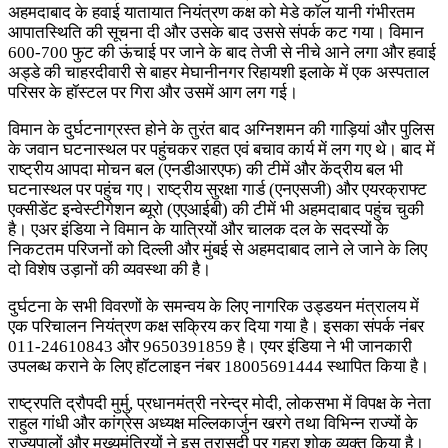
अहमदाबाद के हवाई यातायात नियंत्रण कक्ष को मेडे काॅल यानी गंभीरतम
आपातस्थिति की सूचना दी और उसके बाद उससे संपर्क कट गया। विमान
600-700 फुट की ऊंचाई पर जाने के बाद तेजी से नीचे आने लगा और हवाई
अड्डे की चाहरदीवारी से बाहर मेघानीनगर रिहायशी इलाके में एक अस्पताल
परिसर के हॉस्टल पर गिरा और उसमें आग लग गई।
विमान के दुर्घटनाग्रस्त होने के तुरंत बाद अग्निशमन की गाड़ियां और पुलिस
के जवान घटनास्थल पर पहुंचकर राहत एवं बचाव कार्य में लग गए थे। बाद में
राष्ट्रीय आपदा मोचन बल (एनडीआरएफ) की टीमें और केंद्रीय बल भी
घटनास्थल पर पहुंच गए। राष्ट्रीय सुरक्षा गार्ड (एनएसजी) और एयरक्राफ्ट
एक्सीडेंट इन्वेस्टीगेशन ब्यूरो (एएआईबी) की टीमें भी अहमदाबाद पहुंच चुकी
है। एअर इंडिया ने विमान के यात्रियों और चालक दल के सदस्यों के
निकटतम परिजनों को दिल्ली और मुंबई से अहमदाबाद लाने ले जाने के लिए
दो विशेष उड़ानों की व्यवस्था की है।
दुर्घटना के सभी विवरणों के समन्वय के लिए नागरिक उड्डयन मंत्रालय में
एक परिचालन नियंत्रण कक्ष सक्रिय कर दिया गया है। इसका संपर्क नंबर
011-24610843 और 9650391859 है। एयर इंडिया ने भी जानकारी
उपलब्ध कराने के लिए हॉटलाइन नंबर 18005691444 स्थापित किया है।
राष्ट्रपति द्रौपदी मुर्मु, प्रधानमंत्री नरेन्द्र मोदी, लोकसभा में विपक्ष के नेता
राहुल गांधी और कांग्रेस अध्यक्ष मल्लिकार्जुन खरगे तथा विभिन्न राज्यों के
राज्यपालों और मुख्यमंत्रियों ने इस त्रासदी पर गहरा शोक व्यक्त किया है।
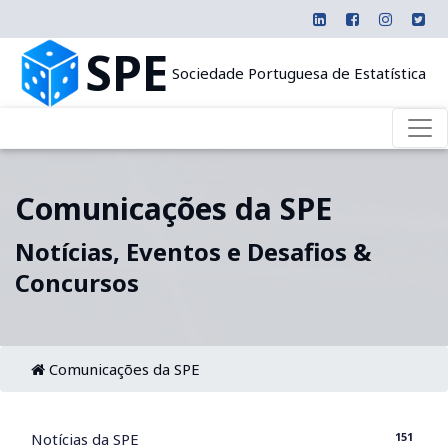
SPE
Sociedade Portuguesa de Estatística
Comunicações da SPE
Notícias, Eventos e Desafios &
Concursos
Comunicações da SPE
151
Notícias da SPE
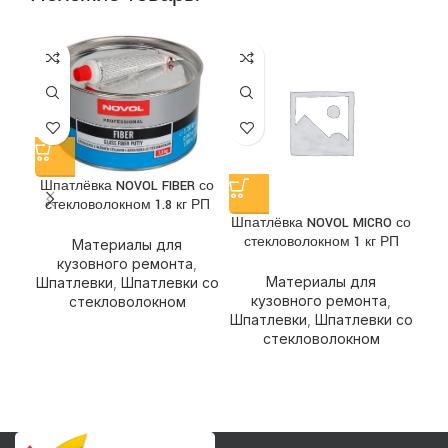
Шпатлёвка NOVOL FIBER со
стекловолокном 1.8 кг РП
Шпатлёвка NOVOL MICRO со
Ш
стекловолокном 1 кг РП
Материалы для
кузовного ремонта
,
Материалы для
Шпатлевки
,
Шпатлевки со
кузовного ремонта
,
стекловолокном
Шпатлевки
,
Шпатлевки со
стекловолокном
Ш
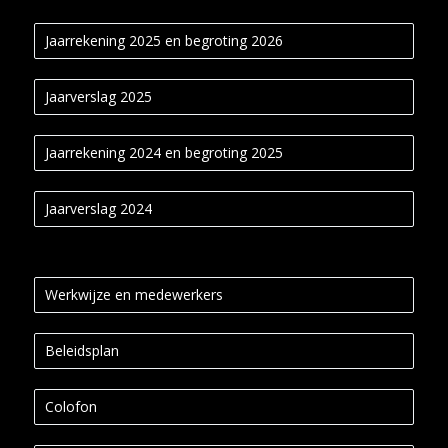
Jaarrekening 2025 en begroting 2026
Jaarverslag 2025
Jaarrekening 2024 en begroting 2025
Jaarverslag 2024
Werkwijze en medewerkers
Beleidsplan
Colofon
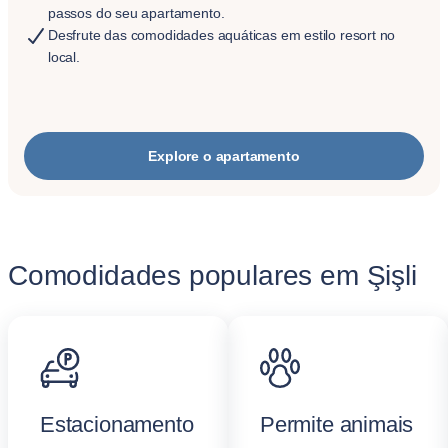
passos do seu apartamento.
Desfrute das comodidades aquáticas em estilo resort no
local.
Explore o apartamento
Comodidades populares em Şişli
Estacionamento
Permite animais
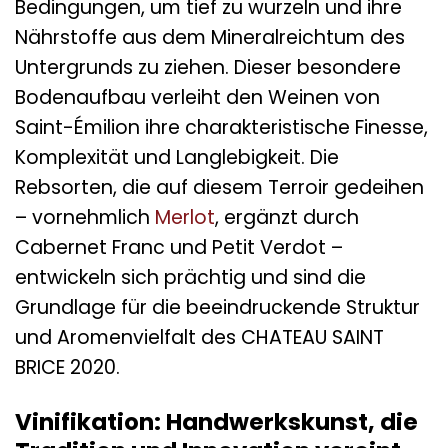
Bedingungen, um tief zu wurzeln und ihre
Nährstoffe aus dem Mineralreichtum des
Untergrunds zu ziehen. Dieser besondere
Bodenaufbau verleiht den Weinen von
Saint-Émilion ihre charakteristische Finesse,
Komplexität und Langlebigkeit. Die
Rebsorten, die auf diesem Terroir gedeihen
– vornehmlich
Merlot
, ergänzt durch
Cabernet Franc und Petit Verdot –
entwickeln sich prächtig und sind die
Grundlage für die beeindruckende Struktur
und Aromenvielfalt des CHATEAU SAINT
BRICE 2020.
Vinifikation: Handwerkskunst, die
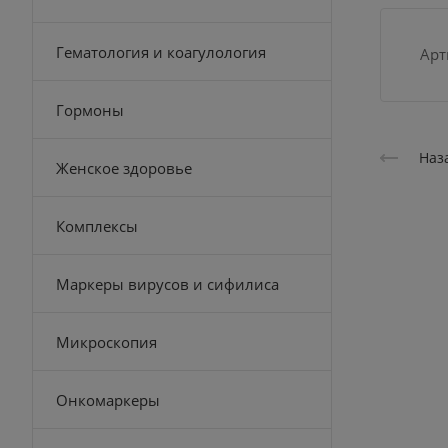
Гематология и коагулология
Арт
Гормоны
Наз
Женское здоровье
Комплексы
Маркеры вирусов и сифилиса
Микроскопия
Онкомаркеры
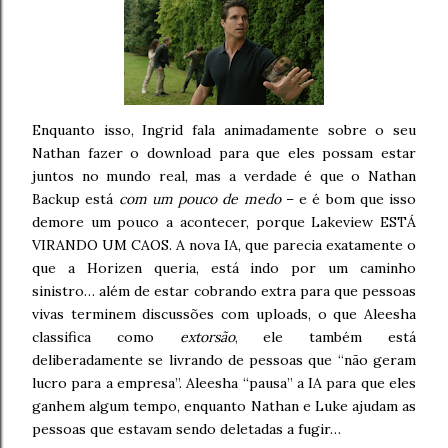
Enquanto isso, Ingrid fala animadamente sobre o seu
Nathan fazer o download para que eles possam estar
juntos no mundo real, mas a verdade é que o Nathan
Backup está
com um pouco de medo
– e é bom que isso
demore um pouco a acontecer, porque Lakeview ESTÁ
VIRANDO UM CAOS. A nova IA, que parecia exatamente o
que a Horizen queria, está indo por um caminho
sinistro… além de estar cobrando extra para que pessoas
vivas terminem discussões com uploads, o que Aleesha
classifica como
extorsão
, ele também está
deliberadamente se livrando de pessoas que “não geram
lucro para a empresa”. Aleesha “pausa” a IA para que eles
ganhem algum tempo, enquanto Nathan e Luke ajudam as
pessoas que estavam sendo deletadas a fugir…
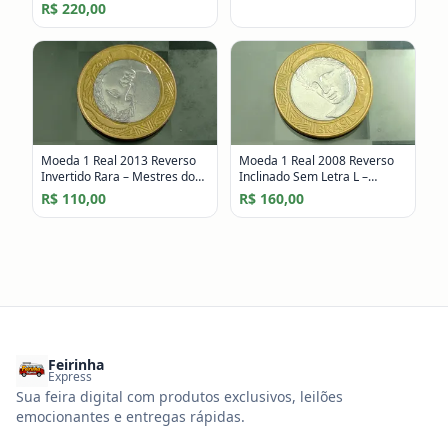
Mestres do Mercado #1
R$ 220,00
Moeda 1 Real 2013 Reverso
Moeda 1 Real 2008 Reverso
Invertido Rara – Mestres do
Inclinado Sem Letra L –
Mercado
Mestres do Mercado
R$ 110,00
R$ 160,00
Feirinha
Express
Sua feira digital com produtos exclusivos, leilões
emocionantes e entregas rápidas.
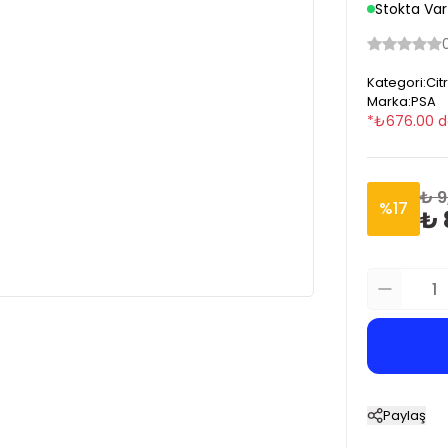
Stokta Var
Kategori
:
Cit
Marka
:
PSA
*
₺
676.00
d
₺ 9
%
17
₺ 
Paylaş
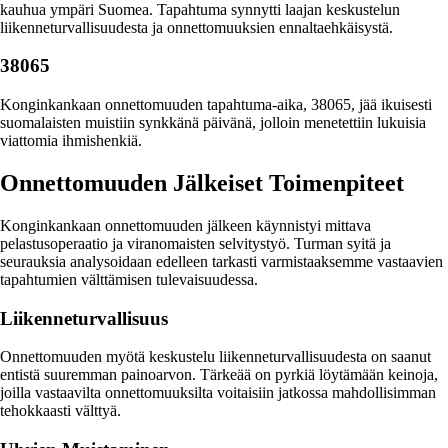
kauhua ympäri Suomea. Tapahtuma synnytti laajan keskustelun
liikenneturvallisuudesta ja onnettomuuksien ennaltaehkäisystä.
38065
Konginkankaan onnettomuuden tapahtuma-aika, 38065, jää ikuisesti
suomalaisten muistiin synkkänä päivänä, jolloin menetettiin lukuisia
viattomia ihmishenkiä.
Onnettomuuden Jälkeiset Toimenpiteet
Konginkankaan onnettomuuden jälkeen käynnistyi mittava
pelastusoperaatio ja viranomaisten selvitystyö. Turman syitä ja
seurauksia analysoidaan edelleen tarkasti varmistaaksemme vastaavien
tapahtumien välttämisen tulevaisuudessa.
Liikenneturvallisuus
Onnettomuuden myötä keskustelu liikenneturvallisuudesta on saanut
entistä suuremman painoarvon. Tärkeää on pyrkiä löytämään keinoja,
joilla vastaavilta onnettomuuksilta voitaisiin jatkossa mahdollisimman
tehokkaasti välttyä.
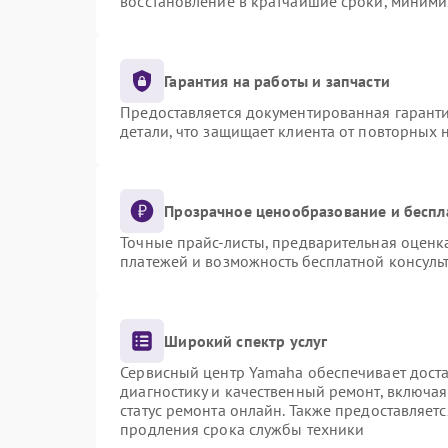
восстановление в кратчайшие сроки, миними
Гарантия на работы и запчасти
Предоставляется документированная гарант
детали, что защищает клиента от повторных
Прозрачное ценообразование и беспл
Точные прайс-листы, предварительная оценка
платежей и возможность бесплатной консульт
Широкий спектр услуг
Сервисный центр Yamaha обеспечивает доста
диагностику и качественный ремонт, включая
статус ремонта онлайн. Также предоставляет
продления срока службы техники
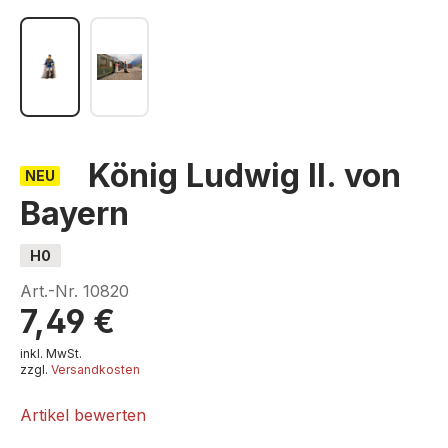
König Ludwig II. von
NEU
Bayern
H0
Art.-Nr.
10820
7,49 €
inkl. MwSt.
zzgl.
Versandkosten
Artikel bewerten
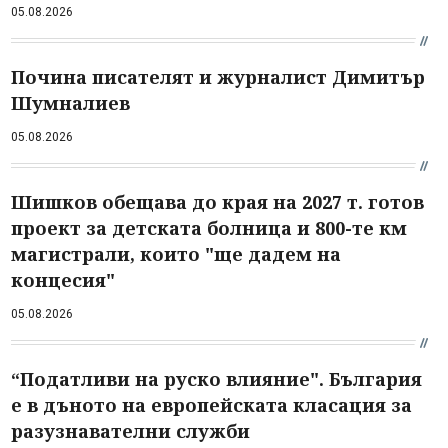
05.08.2026
Почина писателят и журналист Димитър
Шумналиев
05.08.2026
Шишков обещава до края на 2027 т. готов
проект за детската болница и 800-те км
магистрали, които "ще дадем на
концесия"
05.08.2026
“Податливи на руско влияние". България
е в дъното на европейската класация за
разузнавателни служби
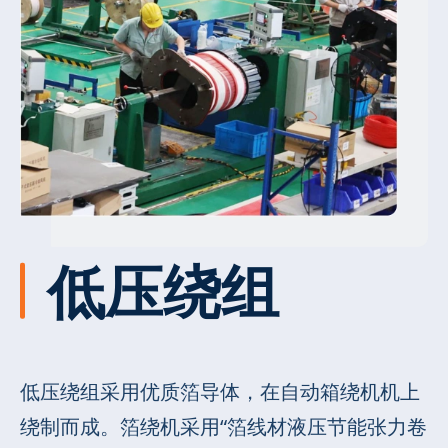
低压绕组
低压绕组采用优质箔导体，在自动箱绕机机上
绕制而成。箔绕机采用“箔线材液压节能张力卷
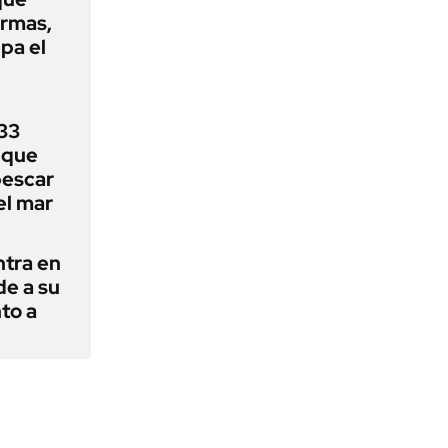
armas,
ipa el
33
uque
pescar
el mar
ntra en
de a su
to a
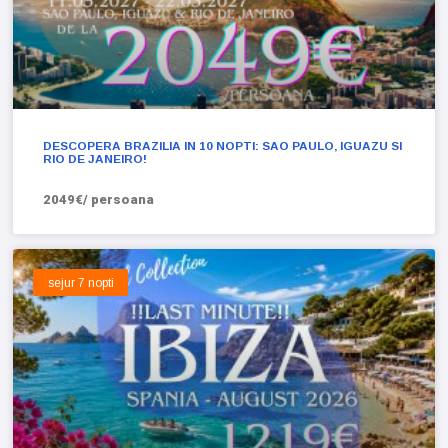
DESCOPERA BRAZILIA IN 10 NOPTI: SAO PAULO, IGUAZU SI
RIO DE JANEIRO!
2049€/ persoana
sejur 7 nopti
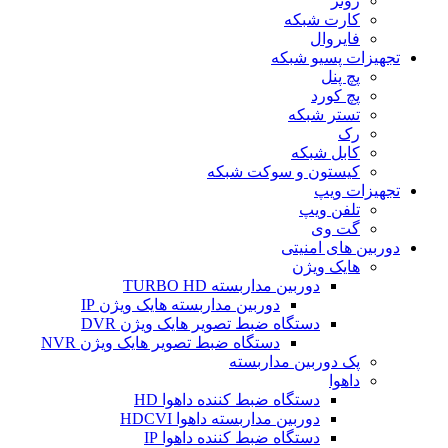
روتر
کارت شبکه
فایروال
تجهیزات پسیو شبکه
پچ پنل
پچ کورد
تستر شبکه
رک
کابل شبکه
کیستون و سوکت شبکه
تجهیزات ویپ
تلفن ویپ
گت وی
دوربین های امنیتی
هایک ویژن
دوربین مداربسته TURBO HD
دوربین مداربسته هایک ویژن IP
دستگاه ضبط تصویر هایک ویژن DVR
دستگاه ضبط تصویر هایک ویژن NVR
پک دوربین مداربسته
داهوا
دستگاه ضبط کننده داهوا HD
دوربین مداربسته داهوا HDCVI
دستگاه ضبط کننده داهوا IP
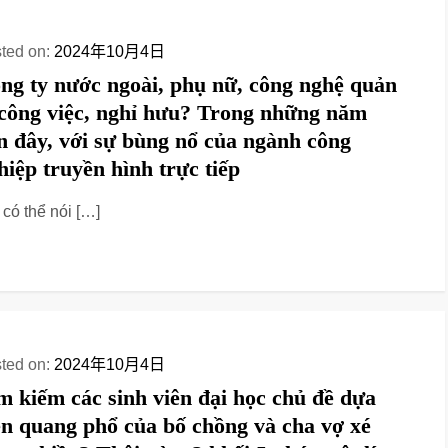
ted on:
2024年10月4日
ng ty nước ngoài, phụ nữ, công nghệ quản
 công việc, nghỉ hưu? Trong những năm
n đây, với sự bùng nổ của ngành công
hiệp truyền hình trực tiếp
 có thể nói […]
ted on:
2024年10月4日
m kiếm các sinh viên đại học chủ đề dựa
ên quang phổ của bố chồng và cha vợ xé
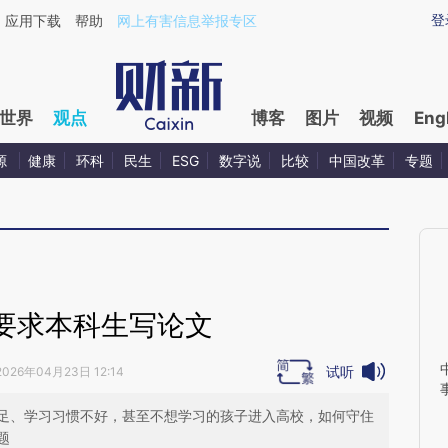
ixin.com/mJhbqaKg](https://a.caixin.com/mJhbqaKg)
登
应用下载
帮助
网上有害信息举报专区
世界
观点
博客
图片
视频
Eng
源
健康
环科
民生
ESG
数字说
比较
中国改革
专题
要求本科生写论文
试听
2026年04月23日 12:14
足、学习习惯不好，甚至不想学习的孩子进入高校，如何守住
题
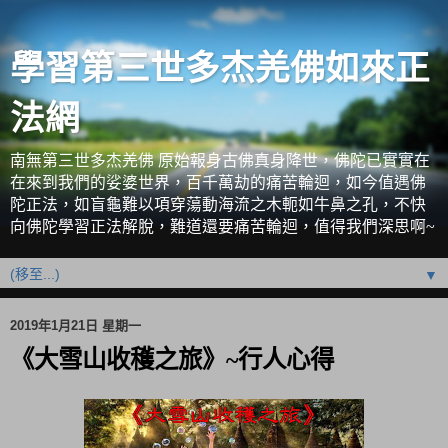
學習第三世多杰羌佛如來正
法網
南無第三世多杰羌佛 原始報身古佛真身降世，佛陀已實實在
在來到我們的娑婆世界，百千萬劫的痛苦輪迴，如今值遇佛
陀正法，如盲龜難以項穿蕩動海流之木軛如牛鼻之孔，不快
向佛陀學習正法解脫，難道還要痛苦輪迴，值得我們深思啊~
▼
2019年1月21日 星期一
《大雪山收穫之旅》~行人心得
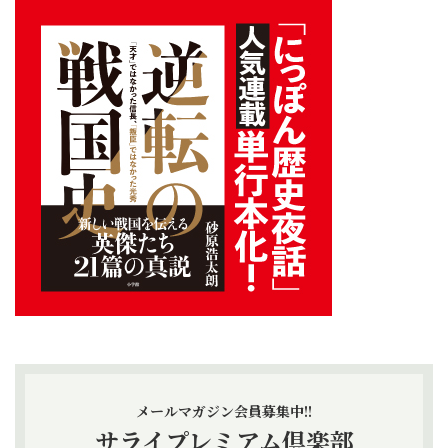
メールマガジン会員募集中!!
サライプレミアム倶楽部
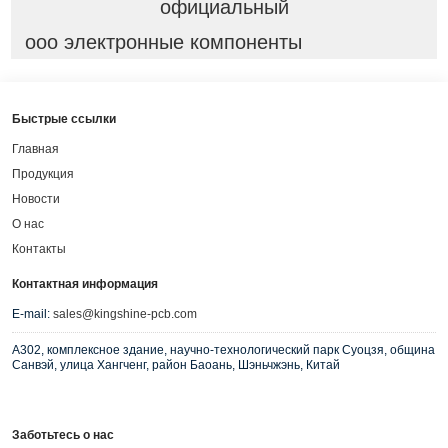
официальный
ооо электронные компоненты
Быстрые ссылки
Главная
Продукция
Новости
О нас
Контакты
Контактная информация
E-mail:
sales@kingshine-pcb.com
A302, комплексное здание, научно-технологический парк Суоцзя, община
Санвэй, улица Хангченг, район Баоань, Шэньчжэнь, Китай
Заботьтесь о нас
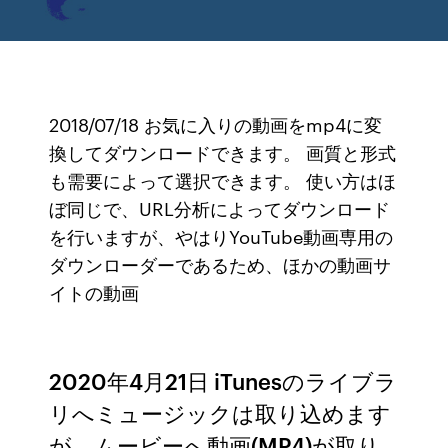
2018/07/18 お気に入りの動画をmp4に変
換してダウンロードできます。 画質と形式
も需要によって選択できます。 使い方はほ
ぼ同じで、URL分析によってダウンロード
を行いますが、やはりYouTube動画専用の
ダウンローダーであるため、ほかの動画サ
イトの動画
2020年4月21日 iTunesのライブラ
リへミュージックは取り込めます
が、ムービーへ動画(MP4)が取り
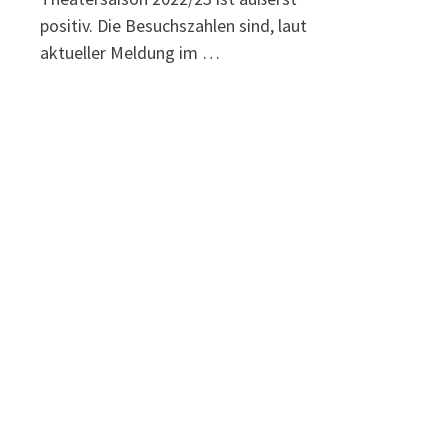
positiv. Die Besuchszahlen sind, laut
aktueller Meldung im …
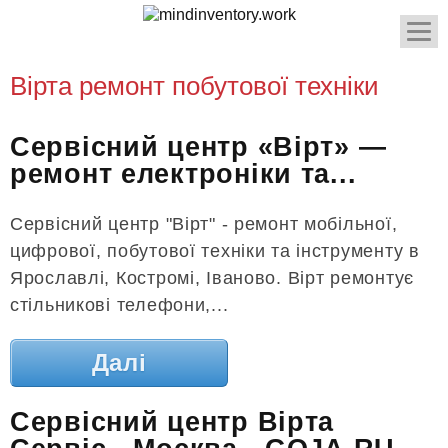
Вірта ремонт побутової техніки
Сервісний центр «Вірт» —
ремонт електроніки та...
Сервісний центр "Вірт" - ремонт мобільної,
цифрової, побутової техніки та інструменту в
Ярославлі, Костромі, Іваново. Вірт ремонтує
стільникові телефони,...
Далі
Сервісний центр Вірта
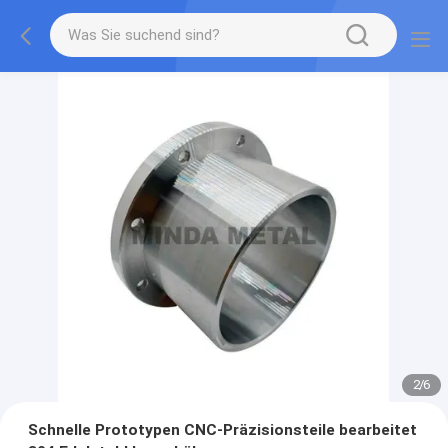
2
/
6
Schnelle Prototypen CNC-Präzisionsteile bearbeitet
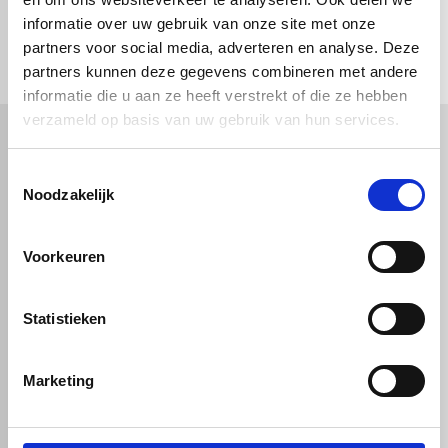
check_circle
informatie over uw gebruik van onze site met onze
Vanaf
€ 750,-
gratis bezorgd
check_circle
Klanten geven Vos Kunststoffen een
9,0/10
na
2663 beoordelingen
partners voor social media, adverteren en analyse. Deze
check_circle
2-5
dagen levertijd
partners kunnen deze gegevens combineren met andere
informatie die u aan ze heeft verstrekt of die ze hebben
verzameld op basis van uw gebruik van hun services.
Kunststof
Technische kunststoffen
Toestemmingsselectie
Noodzakelijk
Plexiglas
HDPE platen
Gekleurd plexiglas
HMPE plaat
Polycarbonaat platen
Polypropyleen platen
Kunststof voorzetramen
Voorkeuren
Kunststof platen
Overig
PVC platen
Hard PVC plaat
Gevelbekleding
Geschuimd PVC plaat
Statistieken
Sandwichpanelen
HPL platen
Akoestiche panelen
Trespa
Staf, buis en profiel
Dibond
Marketing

|---|

EXERCISE DIRECTIONS: Go through the records above and copy every line holding the word "partners".

YOUR SOLUTION:
partners voor social media, adverteren en analyse. Deze
partners kunnen deze gegevens combineren met andere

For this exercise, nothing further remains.